── Fragmento del texto ──
El Tribunal de Impugnaciones en lo Penal de la 2° y 3° Circunscripción rechazó el recurso de apelación presentado por la defensa en la causa conocida como «El Caburé», que investiga presuntos delitos contra la administración pública, y confirmó la formulación de cargos contra el exfuncionario Darío Oviedo Helfenberger que fuera denunciado por el gobierno provincial.
La resolución quedó plasmada en el Auto Interlocutorio N° 15, dictado el 9 de marzo en la ciudad de Villa Mercedes por los magistrados Hernán Diego Herrera, María Monserrat Bocca y Marcelo Bustamante Marone.
El fallo tiene una consecuencia procesal relevante: al rechazar la apelación, el tribunal confirmó la formulación de cargos que había dispuesto el Juzgado de Garantías N° 1 en diciembre de 2025. En términos jurídicos, esto significa que la decisión inicial del juez de garantías se mantiene vigente y que la investigación penal continúa bajo esos encuadres.
En esa audiencia realizada el 23 de diciembre de 2025, el juez había considerado que, de manera preliminar —lo que en lenguaje judicial se denomina “prima facie”— existían elementos suficientes para avanzar con la imputación contra el funcionario Darío Oviedo Helfenberger, a quien se le atribuyen presuntos delitos de defraudación en perjuicio de la administración pública, además de peculado e incumplimiento de deberes de funcionario público, figuras contempladas en el Código Penal.
El tribunal de alzada no analizó aún la culpabilidad —algo que corresponde a etapas posteriores del proceso— sino que se pronunció sobre la legalidad de la formulación de cargos, es decir, si el juez de garantías había actuado correctamente al habilitar la investigación penal bajo esas figuras.
En ese punto, los magistrados entendieron que la decisión original debía mantenerse y rechazaron el planteo de la defensa que buscaba revertirla.
La resolución también introduce una indicación procesal adicional: el tribunal ordenó que la Fiscalía y la querella resuelvan previamente las diferencias sobre la calificación jurídica de los hechos, de modo de garantizar que el proceso avance con una acusación unificada antes de la audiencia de control de acusación prevista por el Código Procesal Penal de San Luis.
Esa etapa es clave dentro del sistema acusatorio, porque es el momento en el que se define con precisión qué delitos se imputan y bajo qué fundamentos, antes de que la causa pueda avanzar hacia una eventual instancia de juicio.
Con esta decisión, el expediente continúa su curso dentro del proceso penal y se consolida el marco jurídico bajo el cual se investigan los hechos denunciados en la causa.
───
── Datos ──
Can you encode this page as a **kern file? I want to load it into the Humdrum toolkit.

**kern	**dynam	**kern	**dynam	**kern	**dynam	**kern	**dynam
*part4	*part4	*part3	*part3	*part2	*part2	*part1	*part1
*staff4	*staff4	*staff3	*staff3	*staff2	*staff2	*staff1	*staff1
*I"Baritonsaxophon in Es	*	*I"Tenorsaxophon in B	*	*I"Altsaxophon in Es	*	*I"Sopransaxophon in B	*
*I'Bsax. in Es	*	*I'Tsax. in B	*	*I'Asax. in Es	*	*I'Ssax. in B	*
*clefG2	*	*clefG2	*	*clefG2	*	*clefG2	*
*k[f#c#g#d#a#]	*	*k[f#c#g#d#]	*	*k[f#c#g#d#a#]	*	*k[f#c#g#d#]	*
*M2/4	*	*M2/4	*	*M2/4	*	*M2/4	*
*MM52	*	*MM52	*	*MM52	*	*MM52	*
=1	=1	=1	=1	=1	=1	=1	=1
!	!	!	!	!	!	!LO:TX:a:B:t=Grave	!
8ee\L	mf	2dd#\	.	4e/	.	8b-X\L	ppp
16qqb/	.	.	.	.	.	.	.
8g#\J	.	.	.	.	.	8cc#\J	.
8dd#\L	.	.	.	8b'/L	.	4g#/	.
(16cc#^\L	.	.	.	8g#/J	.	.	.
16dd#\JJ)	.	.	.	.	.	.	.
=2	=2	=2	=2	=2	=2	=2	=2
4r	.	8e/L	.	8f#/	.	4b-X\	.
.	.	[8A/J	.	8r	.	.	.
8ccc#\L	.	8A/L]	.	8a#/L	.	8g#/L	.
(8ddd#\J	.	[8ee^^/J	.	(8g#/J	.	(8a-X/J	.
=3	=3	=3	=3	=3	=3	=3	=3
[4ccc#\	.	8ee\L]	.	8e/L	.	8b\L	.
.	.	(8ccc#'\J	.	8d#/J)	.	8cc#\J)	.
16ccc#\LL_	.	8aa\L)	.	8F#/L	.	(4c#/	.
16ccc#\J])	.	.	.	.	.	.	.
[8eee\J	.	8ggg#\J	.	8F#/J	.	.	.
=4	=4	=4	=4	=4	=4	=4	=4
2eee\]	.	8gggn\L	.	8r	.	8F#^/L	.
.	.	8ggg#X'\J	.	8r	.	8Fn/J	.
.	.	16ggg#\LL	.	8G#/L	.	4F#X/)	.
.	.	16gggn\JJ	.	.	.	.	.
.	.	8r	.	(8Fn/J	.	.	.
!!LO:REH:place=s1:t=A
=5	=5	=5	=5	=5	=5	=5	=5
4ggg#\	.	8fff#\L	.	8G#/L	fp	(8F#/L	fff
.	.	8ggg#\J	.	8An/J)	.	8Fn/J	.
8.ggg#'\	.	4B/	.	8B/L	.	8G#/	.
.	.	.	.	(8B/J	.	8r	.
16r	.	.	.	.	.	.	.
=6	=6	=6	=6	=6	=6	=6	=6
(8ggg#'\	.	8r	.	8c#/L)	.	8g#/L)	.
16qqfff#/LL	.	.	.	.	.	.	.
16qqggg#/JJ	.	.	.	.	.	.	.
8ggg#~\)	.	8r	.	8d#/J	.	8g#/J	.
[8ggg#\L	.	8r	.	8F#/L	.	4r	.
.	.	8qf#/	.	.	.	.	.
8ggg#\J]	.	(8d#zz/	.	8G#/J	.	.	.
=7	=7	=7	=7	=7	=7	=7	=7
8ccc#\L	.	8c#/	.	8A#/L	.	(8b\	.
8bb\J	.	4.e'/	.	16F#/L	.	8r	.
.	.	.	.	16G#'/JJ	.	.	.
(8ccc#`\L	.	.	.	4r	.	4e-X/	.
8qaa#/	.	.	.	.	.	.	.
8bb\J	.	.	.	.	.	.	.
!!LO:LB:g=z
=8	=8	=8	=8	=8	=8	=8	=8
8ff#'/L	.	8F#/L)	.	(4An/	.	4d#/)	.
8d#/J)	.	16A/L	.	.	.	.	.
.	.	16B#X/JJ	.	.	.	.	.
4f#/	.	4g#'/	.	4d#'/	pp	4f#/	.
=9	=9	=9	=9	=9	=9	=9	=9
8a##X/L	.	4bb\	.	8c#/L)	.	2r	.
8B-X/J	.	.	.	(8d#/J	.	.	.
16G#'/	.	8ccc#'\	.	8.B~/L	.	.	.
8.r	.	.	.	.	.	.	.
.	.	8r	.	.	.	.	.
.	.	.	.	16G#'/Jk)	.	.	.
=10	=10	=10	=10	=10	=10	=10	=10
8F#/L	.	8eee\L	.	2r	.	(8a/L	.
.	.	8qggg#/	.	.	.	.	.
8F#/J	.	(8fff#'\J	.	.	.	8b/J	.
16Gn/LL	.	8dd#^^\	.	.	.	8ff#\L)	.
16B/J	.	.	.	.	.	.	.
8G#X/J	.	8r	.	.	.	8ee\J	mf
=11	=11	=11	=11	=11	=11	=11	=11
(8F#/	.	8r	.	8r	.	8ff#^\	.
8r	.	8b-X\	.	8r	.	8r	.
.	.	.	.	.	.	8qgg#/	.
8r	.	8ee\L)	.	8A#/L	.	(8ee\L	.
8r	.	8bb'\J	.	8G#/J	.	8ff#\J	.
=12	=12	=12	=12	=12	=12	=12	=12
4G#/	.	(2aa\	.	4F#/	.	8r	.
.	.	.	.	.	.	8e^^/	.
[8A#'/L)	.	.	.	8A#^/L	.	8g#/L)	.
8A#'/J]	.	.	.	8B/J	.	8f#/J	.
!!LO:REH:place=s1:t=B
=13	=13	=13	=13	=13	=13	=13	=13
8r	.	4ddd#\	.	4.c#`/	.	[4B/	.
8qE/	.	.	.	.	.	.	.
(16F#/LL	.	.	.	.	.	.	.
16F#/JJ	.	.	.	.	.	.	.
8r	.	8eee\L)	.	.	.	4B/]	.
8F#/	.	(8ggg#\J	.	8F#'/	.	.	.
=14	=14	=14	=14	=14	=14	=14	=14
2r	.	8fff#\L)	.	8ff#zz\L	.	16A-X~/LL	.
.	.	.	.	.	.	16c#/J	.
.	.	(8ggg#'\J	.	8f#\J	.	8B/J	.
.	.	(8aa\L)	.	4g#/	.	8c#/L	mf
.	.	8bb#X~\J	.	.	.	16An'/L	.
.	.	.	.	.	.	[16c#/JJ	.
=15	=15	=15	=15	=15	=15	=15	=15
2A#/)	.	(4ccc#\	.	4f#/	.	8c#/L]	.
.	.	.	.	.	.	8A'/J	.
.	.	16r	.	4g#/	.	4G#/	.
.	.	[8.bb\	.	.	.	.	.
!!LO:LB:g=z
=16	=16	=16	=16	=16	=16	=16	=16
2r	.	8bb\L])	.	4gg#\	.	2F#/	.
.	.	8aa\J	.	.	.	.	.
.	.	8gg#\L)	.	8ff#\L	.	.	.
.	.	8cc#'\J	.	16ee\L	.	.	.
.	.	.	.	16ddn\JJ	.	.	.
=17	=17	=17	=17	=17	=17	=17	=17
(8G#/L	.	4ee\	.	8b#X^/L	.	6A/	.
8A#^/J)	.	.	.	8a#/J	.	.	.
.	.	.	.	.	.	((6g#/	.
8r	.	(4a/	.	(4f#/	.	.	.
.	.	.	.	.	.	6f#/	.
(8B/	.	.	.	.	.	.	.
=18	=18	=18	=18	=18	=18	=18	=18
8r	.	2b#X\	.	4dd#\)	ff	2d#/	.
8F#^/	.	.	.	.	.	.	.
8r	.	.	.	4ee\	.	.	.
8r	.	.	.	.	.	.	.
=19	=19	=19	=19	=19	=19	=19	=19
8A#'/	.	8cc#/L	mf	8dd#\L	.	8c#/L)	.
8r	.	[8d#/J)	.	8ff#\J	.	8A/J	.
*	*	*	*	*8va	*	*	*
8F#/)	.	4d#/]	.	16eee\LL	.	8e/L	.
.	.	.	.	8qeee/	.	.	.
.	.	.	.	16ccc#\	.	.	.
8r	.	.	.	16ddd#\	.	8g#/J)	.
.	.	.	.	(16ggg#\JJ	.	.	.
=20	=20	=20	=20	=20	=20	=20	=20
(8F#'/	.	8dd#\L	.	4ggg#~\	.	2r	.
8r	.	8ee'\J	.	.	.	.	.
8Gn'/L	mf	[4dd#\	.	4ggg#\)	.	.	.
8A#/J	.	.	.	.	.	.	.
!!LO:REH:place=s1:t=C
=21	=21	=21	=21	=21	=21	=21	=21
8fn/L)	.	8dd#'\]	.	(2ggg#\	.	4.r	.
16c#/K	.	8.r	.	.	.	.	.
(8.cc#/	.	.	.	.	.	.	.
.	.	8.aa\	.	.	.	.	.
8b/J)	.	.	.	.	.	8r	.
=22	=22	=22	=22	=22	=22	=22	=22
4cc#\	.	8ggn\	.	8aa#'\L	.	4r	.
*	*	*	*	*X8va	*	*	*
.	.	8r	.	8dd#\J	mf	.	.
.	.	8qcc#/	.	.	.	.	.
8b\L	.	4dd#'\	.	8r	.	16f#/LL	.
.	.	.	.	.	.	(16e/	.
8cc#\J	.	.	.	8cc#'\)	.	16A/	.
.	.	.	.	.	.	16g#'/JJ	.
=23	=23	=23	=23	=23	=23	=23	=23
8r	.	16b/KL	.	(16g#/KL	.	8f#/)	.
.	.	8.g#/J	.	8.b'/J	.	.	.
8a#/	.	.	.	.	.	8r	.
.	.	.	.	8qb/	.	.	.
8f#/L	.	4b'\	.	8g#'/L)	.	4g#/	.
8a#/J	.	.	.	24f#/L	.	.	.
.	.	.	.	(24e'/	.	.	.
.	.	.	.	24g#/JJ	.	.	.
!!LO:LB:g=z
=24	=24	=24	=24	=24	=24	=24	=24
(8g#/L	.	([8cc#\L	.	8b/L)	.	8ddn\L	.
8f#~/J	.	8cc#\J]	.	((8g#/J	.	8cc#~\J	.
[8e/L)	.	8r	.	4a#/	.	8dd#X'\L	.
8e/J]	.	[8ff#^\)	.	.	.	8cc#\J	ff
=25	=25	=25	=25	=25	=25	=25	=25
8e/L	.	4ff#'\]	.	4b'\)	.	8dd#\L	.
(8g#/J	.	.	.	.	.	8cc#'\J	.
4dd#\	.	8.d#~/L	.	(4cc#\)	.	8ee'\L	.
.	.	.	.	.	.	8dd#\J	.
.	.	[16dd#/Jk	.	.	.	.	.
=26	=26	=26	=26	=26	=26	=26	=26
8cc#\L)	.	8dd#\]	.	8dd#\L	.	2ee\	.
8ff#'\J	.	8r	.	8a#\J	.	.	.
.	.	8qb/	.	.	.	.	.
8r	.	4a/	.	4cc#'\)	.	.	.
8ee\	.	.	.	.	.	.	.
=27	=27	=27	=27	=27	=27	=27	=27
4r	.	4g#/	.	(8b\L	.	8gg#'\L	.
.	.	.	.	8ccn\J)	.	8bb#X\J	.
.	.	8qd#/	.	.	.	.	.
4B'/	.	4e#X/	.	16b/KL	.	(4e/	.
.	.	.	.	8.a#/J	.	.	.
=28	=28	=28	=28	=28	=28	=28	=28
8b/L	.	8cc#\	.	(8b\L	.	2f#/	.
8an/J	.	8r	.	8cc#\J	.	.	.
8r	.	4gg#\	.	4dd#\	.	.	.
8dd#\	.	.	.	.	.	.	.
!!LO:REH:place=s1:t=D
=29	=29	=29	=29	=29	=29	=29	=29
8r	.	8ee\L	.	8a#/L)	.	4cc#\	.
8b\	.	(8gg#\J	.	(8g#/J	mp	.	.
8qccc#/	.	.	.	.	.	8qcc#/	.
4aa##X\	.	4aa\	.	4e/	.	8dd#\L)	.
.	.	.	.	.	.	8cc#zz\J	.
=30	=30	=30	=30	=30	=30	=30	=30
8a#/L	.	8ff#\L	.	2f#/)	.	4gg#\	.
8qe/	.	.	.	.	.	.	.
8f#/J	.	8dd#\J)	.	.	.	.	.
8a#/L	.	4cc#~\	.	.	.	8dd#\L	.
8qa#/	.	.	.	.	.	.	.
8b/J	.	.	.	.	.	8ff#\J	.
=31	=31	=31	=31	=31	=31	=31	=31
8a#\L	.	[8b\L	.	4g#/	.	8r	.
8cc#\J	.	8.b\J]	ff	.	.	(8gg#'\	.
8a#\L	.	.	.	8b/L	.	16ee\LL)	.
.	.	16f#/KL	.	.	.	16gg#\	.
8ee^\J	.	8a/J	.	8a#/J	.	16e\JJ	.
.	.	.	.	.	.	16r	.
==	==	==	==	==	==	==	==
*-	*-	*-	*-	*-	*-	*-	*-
───
[Consigna] Según el texto sobre la causa «El Caburé», ¿qué magistrados dictaron el Auto Interlocutorio N° 15? Nombra a todos.

[Respuesta]
- Hernán Diego Herrera
- María Monserrat Bocca
- Marcelo Bustamante Marone